What is expected:
Return the following from the records below: each line, word for word, starting with the line that contains "(Title-If Member, District and State)" and going on through the line that contains "(Type or print name and", with nothing outside that range.

*** Data to examine ***

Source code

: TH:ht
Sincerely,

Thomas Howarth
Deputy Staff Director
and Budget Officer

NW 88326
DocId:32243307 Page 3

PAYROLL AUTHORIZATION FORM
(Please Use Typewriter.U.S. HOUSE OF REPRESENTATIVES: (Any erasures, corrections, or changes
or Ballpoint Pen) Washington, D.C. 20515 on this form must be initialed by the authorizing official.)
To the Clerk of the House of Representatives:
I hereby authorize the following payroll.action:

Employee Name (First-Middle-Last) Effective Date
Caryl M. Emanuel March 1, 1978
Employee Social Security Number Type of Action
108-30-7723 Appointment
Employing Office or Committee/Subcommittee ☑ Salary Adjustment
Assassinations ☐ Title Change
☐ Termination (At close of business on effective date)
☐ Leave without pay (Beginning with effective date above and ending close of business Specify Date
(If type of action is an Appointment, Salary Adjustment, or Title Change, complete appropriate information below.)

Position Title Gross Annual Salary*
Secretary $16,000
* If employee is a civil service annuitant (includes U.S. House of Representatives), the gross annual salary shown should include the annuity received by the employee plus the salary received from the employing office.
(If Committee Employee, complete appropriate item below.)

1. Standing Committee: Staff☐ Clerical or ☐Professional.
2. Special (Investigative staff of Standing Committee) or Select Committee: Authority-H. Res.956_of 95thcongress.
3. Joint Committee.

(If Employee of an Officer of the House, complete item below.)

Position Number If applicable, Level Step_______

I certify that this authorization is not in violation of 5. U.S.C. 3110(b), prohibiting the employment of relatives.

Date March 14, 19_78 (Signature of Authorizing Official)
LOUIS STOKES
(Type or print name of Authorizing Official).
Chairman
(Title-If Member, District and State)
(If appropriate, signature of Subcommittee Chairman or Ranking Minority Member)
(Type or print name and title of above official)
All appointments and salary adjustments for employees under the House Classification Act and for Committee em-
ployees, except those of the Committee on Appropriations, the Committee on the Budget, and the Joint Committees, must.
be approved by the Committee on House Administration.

*** End of Data to examine ***

Result of the exercise:
(Title-If Member, District and State)
(If appropriate, signature of Subcommittee Chairman or Ranking Minority Member)
(Type or print name and title of above official)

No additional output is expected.